Triunfo do Alasca de Putin

O altamente antecipado e disputado o Alaska Summit provavelmente nunca espelharia o cume de Yalta, onde Joseph Stalin se cajou-alguns diriam coagidos-uma igreja fisicamente doente e mentalmente exausta de Franklin Roosevelt e uma queda de Winston Churchill a esclarecer a Europa e os sopérios ocidentais e soviados.

Tampouco seria uma cúpula inovadora como Reykjavik, onde em 1986 Ronald Reagan e Mikhail Gorbachev lançaram as bases para o futuro controle de armas nucleares, aumentando o degelo da Guerra Fria.

Gorbachev, é claro, estava tentando gerenciar uma dissolução graciosa da União Soviética; Putin tem a intenção de ressuscitar o império.

Mas, de acordo com observadores experientes, de Fiona Hill, o ex -czar da Rússia de Trump, a Michael Carpenter, ex -diretor sênior da Europa no Conselho de Segurança Nacional do presidente Joe Biden, o Alaska Confab foi um erro.

“A cúpula o legitimou no cenário mundial”, disse Carpenter.

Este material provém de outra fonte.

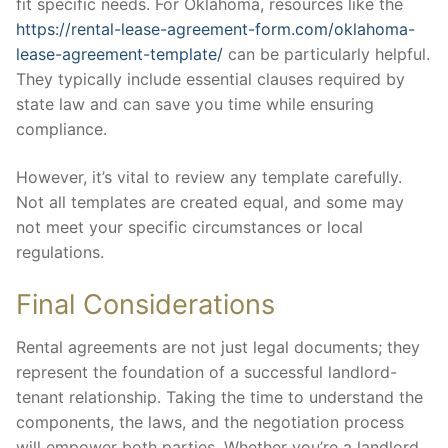
fit specific needs. For Oklahoma, resources like the
https://rental-lease-agreement-form.com/oklahoma-
lease-agreement-template/
can be particularly helpful.
They typically include essential clauses required by
state law and can save you time while ensuring
compliance.
However, it’s vital to review any template carefully.
Not all templates are created equal, and some may
not meet your specific circumstances or local
regulations.
Final Considerations
Rental agreements are not just legal documents; they
represent the foundation of a successful landlord-
tenant relationship. Taking the time to understand the
components, the laws, and the negotiation process
will empower both parties. Whether you’re a landlord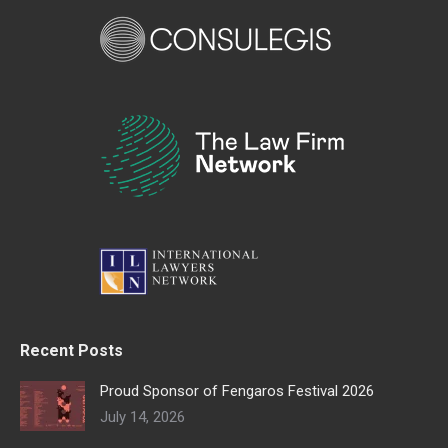
Recent Posts
Proud Sponsor of Fengaros Festival 2026
July 14, 2026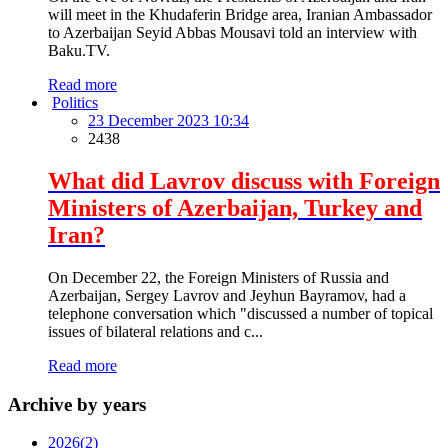
will meet in the Khudaferin Bridge area, Iranian Ambassador
to Azerbaijan Seyid Abbas Mousavi told an interview with
Baku.TV.
Read more
Politics
23 December 2023 10:34
2438
What did Lavrov discuss with Foreign
Ministers of Azerbaijan, Turkey and
Iran?
On December 22, the Foreign Ministers of Russia and
Azerbaijan, Sergey Lavrov and Jeyhun Bayramov, had a
telephone conversation which "discussed a number of topical
issues of bilateral relations and c...
Read more
Archive by years
2026
(2)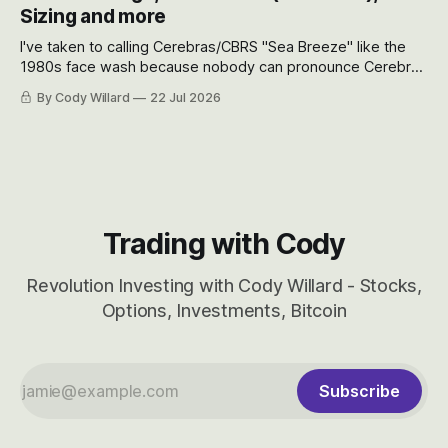
will become.
Sizing and more
I've taken to calling Cerebras/CBRS "Sea Breeze" like the
1980s face wash because nobody can pronounce Cerebras
easily and the stock symbol itself could probably be
By Cody Willard
22 Jul 2026
considered dyslexic as it should probably be CRBS and not
CBRS.
Trading with Cody
Revolution Investing with Cody Willard - Stocks,
Options, Investments, Bitcoin
Subscribe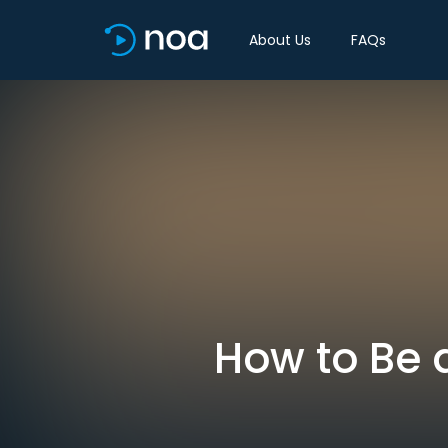
About Us
FAQs
How to Be 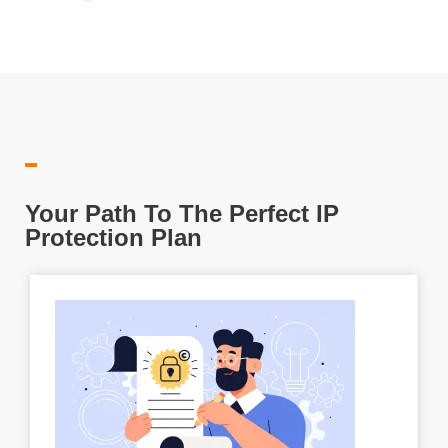
Your Path To The Perfect IP
Protection Plan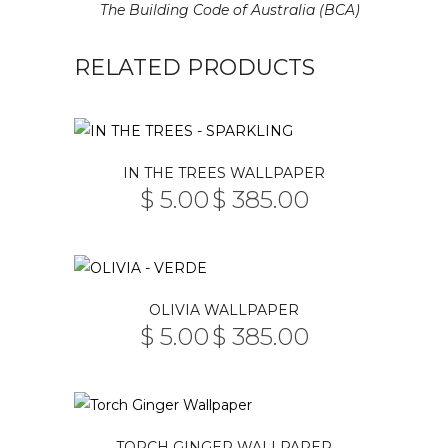
The Building Code of Australia (BCA)
RELATED PRODUCTS
This
IN THE TREES WALLPAPER
product
$
5.00
$
385.00
PRICE
has
–
RANGE:
multiple
$ 5.00
THROUGH
variants.
$ 385.00
The
This
OLIVIA WALLPAPER
options
product
$
5.00
$
385.00
may
PRICE
has
–
RANGE:
be
multiple
$ 5.00
THROUGH
chosen
variants.
$ 385.00
on
The
This
the
TORCH GINGER WALLPAPER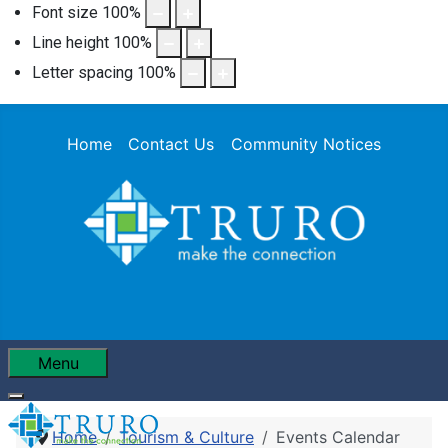
Font size
100
%
Line height
100
%
Letter spacing
100
%
Home
Contact Us
Community Notices
Menu
Home
Tourism & Culture
Events Calendar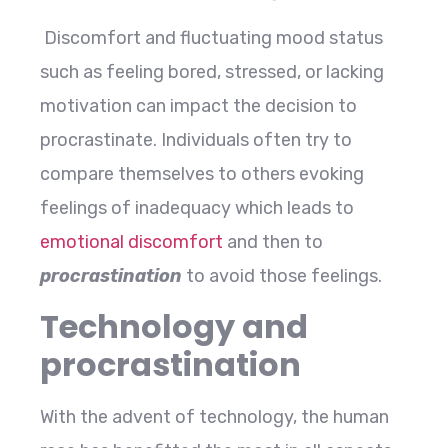
Discomfort and fluctuating mood status
such as feeling bored, stressed, or lacking
motivation can impact the decision to
procrastinate. Individuals often try to
compare themselves to others evoking
feelings of inadequacy which leads to
emotional discomfort
and then to
procrastination
to avoid those feelings.
Technology and
procrastination
With the advent of technology, the human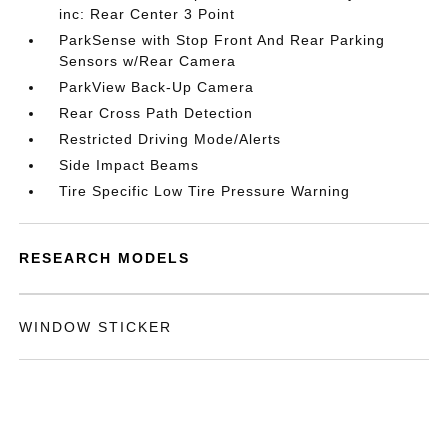
inc: Rear Center 3 Point
ParkSense with Stop Front And Rear Parking
Sensors w/Rear Camera
ParkView Back-Up Camera
Rear Cross Path Detection
Restricted Driving Mode/Alerts
Side Impact Beams
Tire Specific Low Tire Pressure Warning
RESEARCH MODELS
WINDOW STICKER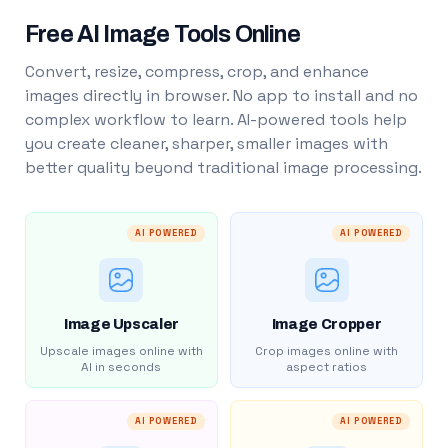
Free AI Image Tools Online
Convert, resize, compress, crop, and enhance
images directly in browser. No app to install and no
complex workflow to learn. AI-powered tools help
you create cleaner, sharper, smaller images with
better quality beyond traditional image processing.
AI POWERED
AI POWERED
Image Upscaler
Image Cropper
Upscale images online with
Crop images online with
AI in seconds
aspect ratios
AI POWERED
AI POWERED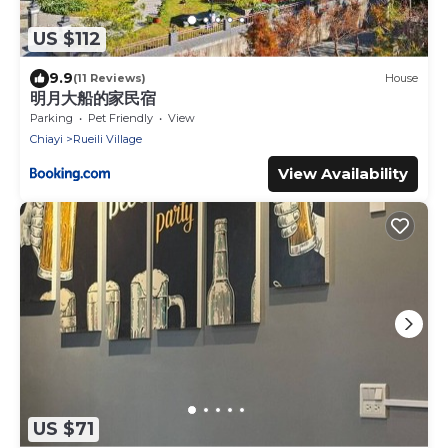
US $112
9.9
(11 Reviews)
House
明月大船的家民宿
Parking
Pet Friendly
View
Chiayi
Rueili Village
View Availability
US $71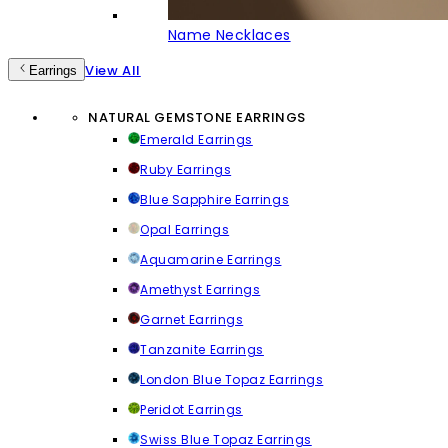
Name Necklaces
View All
Earrings
NATURAL GEMSTONE EARRINGS
Emerald Earrings
Ruby Earrings
Blue Sapphire Earrings
Opal Earrings
Aquamarine Earrings
Amethyst Earrings
Garnet Earrings
Tanzanite Earrings
London Blue Topaz Earrings
Peridot Earrings
Swiss Blue Topaz Earrings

E não apenas no cenário mundial. Certamente, a mídia Kremlin e Rússia, dirigida pelo estado, está ocupada retratando a cúpula como menos sobre a Ucrânia e mais sobre Putin e Trump, líderes dos grandes poderes, sentados juntos para decidir a forma do futuro global. Antes da cúpula, Putin também recebeu um endosso americano da idéia de terras comerciais da Ucrânia pela paz, carregando os dados contra Kiev.